§ **Task objective**
Filter the listing and keep only the lines with the word "into".
[Opening Data supplied section]
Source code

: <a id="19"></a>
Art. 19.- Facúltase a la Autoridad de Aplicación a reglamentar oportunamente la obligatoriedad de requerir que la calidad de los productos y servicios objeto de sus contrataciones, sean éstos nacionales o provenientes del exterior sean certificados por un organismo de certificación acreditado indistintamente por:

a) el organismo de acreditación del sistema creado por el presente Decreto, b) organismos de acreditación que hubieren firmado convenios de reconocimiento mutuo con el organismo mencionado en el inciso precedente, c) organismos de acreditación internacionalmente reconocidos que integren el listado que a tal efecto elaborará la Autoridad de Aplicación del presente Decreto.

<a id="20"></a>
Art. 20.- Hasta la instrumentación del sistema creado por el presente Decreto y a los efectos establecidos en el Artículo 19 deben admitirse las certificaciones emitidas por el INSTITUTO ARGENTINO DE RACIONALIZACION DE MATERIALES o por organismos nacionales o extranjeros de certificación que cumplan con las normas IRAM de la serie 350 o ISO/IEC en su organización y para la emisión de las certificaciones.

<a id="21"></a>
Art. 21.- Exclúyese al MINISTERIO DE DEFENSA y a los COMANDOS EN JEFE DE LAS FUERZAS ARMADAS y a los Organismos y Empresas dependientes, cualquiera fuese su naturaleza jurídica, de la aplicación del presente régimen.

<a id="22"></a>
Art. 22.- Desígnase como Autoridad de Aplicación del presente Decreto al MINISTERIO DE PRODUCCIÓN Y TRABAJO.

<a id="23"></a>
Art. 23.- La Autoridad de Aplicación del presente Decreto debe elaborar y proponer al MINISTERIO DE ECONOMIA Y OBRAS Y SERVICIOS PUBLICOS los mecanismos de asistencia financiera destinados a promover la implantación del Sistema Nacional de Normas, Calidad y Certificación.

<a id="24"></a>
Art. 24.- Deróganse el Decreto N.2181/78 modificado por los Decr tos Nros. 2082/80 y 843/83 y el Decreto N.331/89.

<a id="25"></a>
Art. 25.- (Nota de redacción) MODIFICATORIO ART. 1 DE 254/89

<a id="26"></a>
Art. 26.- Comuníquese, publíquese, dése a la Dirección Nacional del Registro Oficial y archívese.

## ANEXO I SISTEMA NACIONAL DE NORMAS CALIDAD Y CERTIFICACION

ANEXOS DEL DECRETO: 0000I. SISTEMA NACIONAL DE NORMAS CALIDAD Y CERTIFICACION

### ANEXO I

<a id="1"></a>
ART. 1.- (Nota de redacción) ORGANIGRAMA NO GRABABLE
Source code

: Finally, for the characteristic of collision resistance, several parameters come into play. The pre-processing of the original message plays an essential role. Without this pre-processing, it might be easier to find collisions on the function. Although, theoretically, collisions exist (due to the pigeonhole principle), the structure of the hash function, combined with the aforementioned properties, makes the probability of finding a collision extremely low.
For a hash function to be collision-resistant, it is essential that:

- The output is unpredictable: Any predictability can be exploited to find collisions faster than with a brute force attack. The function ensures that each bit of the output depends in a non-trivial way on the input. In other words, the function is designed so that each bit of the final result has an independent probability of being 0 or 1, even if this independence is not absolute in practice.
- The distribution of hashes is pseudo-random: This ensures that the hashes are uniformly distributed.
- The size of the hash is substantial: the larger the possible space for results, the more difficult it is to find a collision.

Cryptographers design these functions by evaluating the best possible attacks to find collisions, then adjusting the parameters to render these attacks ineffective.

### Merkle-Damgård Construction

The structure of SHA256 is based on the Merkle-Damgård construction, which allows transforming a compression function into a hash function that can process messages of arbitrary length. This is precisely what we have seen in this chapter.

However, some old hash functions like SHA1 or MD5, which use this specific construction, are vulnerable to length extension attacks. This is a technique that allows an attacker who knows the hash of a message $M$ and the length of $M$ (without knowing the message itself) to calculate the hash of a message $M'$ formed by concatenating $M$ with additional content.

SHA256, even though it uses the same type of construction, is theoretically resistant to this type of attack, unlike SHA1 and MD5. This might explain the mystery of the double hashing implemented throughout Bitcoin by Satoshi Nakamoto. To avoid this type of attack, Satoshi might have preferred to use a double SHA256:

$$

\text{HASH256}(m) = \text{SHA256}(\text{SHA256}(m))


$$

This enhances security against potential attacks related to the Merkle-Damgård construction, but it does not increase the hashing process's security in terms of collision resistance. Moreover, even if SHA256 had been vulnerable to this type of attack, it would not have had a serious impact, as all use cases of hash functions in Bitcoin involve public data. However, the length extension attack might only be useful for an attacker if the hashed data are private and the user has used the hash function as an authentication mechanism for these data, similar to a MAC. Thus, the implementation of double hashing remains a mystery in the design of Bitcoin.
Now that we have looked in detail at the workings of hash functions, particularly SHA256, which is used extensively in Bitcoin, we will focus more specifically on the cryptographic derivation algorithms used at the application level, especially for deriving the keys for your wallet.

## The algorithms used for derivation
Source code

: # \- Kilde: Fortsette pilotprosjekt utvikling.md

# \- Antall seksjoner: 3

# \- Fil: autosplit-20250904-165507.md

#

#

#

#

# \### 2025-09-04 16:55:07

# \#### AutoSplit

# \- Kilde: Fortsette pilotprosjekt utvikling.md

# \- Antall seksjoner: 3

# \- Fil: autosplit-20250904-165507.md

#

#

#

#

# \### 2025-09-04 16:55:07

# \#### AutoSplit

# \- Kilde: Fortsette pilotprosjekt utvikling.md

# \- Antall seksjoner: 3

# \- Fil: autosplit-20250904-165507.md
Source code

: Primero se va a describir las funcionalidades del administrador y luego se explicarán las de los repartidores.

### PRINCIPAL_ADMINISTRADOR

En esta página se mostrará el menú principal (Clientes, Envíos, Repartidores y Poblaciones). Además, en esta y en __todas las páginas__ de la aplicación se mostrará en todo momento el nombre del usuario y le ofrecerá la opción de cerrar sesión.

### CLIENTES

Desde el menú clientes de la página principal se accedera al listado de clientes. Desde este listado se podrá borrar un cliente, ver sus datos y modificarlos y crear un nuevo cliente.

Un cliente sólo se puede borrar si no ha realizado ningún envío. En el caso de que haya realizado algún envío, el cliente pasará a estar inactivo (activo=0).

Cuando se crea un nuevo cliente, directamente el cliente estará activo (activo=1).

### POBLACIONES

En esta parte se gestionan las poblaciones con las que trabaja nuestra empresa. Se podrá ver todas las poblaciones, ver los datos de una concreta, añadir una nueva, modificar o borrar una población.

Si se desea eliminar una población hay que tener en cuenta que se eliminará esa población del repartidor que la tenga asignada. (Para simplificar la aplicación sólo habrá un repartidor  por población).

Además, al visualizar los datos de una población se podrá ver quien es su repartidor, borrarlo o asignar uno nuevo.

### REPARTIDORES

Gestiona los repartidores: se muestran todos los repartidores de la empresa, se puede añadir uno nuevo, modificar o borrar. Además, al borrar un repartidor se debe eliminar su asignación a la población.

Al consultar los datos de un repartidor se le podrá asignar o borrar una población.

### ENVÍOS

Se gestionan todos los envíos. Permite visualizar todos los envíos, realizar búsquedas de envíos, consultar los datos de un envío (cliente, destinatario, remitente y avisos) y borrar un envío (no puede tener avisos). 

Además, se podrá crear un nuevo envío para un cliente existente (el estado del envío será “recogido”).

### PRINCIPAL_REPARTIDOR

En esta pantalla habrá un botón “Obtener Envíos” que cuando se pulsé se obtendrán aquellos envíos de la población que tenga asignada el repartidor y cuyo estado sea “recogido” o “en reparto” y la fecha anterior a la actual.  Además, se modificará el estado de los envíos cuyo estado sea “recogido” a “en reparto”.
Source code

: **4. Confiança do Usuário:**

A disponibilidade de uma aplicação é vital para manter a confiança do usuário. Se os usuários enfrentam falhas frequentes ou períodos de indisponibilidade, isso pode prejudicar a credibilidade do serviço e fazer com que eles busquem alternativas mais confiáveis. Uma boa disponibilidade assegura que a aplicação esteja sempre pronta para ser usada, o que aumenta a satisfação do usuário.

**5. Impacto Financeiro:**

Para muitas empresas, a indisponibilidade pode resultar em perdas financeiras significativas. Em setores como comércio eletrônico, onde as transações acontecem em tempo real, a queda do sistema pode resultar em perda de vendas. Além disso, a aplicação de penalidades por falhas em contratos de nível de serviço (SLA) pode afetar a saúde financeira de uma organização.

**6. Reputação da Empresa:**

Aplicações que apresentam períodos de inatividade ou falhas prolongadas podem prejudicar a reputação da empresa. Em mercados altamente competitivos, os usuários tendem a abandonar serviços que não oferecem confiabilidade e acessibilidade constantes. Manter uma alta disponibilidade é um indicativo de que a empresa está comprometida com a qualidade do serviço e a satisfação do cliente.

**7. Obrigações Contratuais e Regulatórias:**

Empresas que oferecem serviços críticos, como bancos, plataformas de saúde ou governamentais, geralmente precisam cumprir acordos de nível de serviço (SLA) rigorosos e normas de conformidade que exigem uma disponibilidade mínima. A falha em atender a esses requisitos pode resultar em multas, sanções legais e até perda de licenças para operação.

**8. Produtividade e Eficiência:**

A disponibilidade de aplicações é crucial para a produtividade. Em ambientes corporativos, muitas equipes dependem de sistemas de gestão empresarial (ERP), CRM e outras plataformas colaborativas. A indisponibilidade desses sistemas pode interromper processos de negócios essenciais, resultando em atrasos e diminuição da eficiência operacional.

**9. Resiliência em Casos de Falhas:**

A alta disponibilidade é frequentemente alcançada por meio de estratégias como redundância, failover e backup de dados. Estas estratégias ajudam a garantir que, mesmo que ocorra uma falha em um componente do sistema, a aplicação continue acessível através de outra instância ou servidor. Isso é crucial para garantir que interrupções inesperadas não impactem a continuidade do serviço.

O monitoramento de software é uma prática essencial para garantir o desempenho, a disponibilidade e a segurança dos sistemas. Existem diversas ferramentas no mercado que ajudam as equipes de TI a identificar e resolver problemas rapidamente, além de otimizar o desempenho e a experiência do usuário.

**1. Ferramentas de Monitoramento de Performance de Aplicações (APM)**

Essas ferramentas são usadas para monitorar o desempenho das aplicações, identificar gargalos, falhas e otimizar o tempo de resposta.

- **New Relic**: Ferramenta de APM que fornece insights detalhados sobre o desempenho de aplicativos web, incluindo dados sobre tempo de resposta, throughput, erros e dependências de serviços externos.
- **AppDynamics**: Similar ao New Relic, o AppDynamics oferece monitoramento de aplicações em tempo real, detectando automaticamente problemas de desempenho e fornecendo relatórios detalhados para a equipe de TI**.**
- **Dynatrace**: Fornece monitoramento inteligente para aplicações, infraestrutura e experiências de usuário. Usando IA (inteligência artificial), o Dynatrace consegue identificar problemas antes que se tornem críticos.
[Closing Data supplied section]
§ **Solution for this task**
: Finally, for the characteristic of collision resistance, several parameters come into play. The pre-processing of the original message plays an essential role. Without this pre-processing, it might be easier to find collisions on the function. Although, theoretically, collisions exist (due to the pigeonhole principle), the structure of the hash function, combined with the aforementioned properties, makes the probability of finding a collision extremely low.
The structure of SHA256 is based on the Merkle-Damgård construction, which allows transforming a compression function into a hash function that can process messages of arbitrary length. This is precisely what we have seen in this chapter.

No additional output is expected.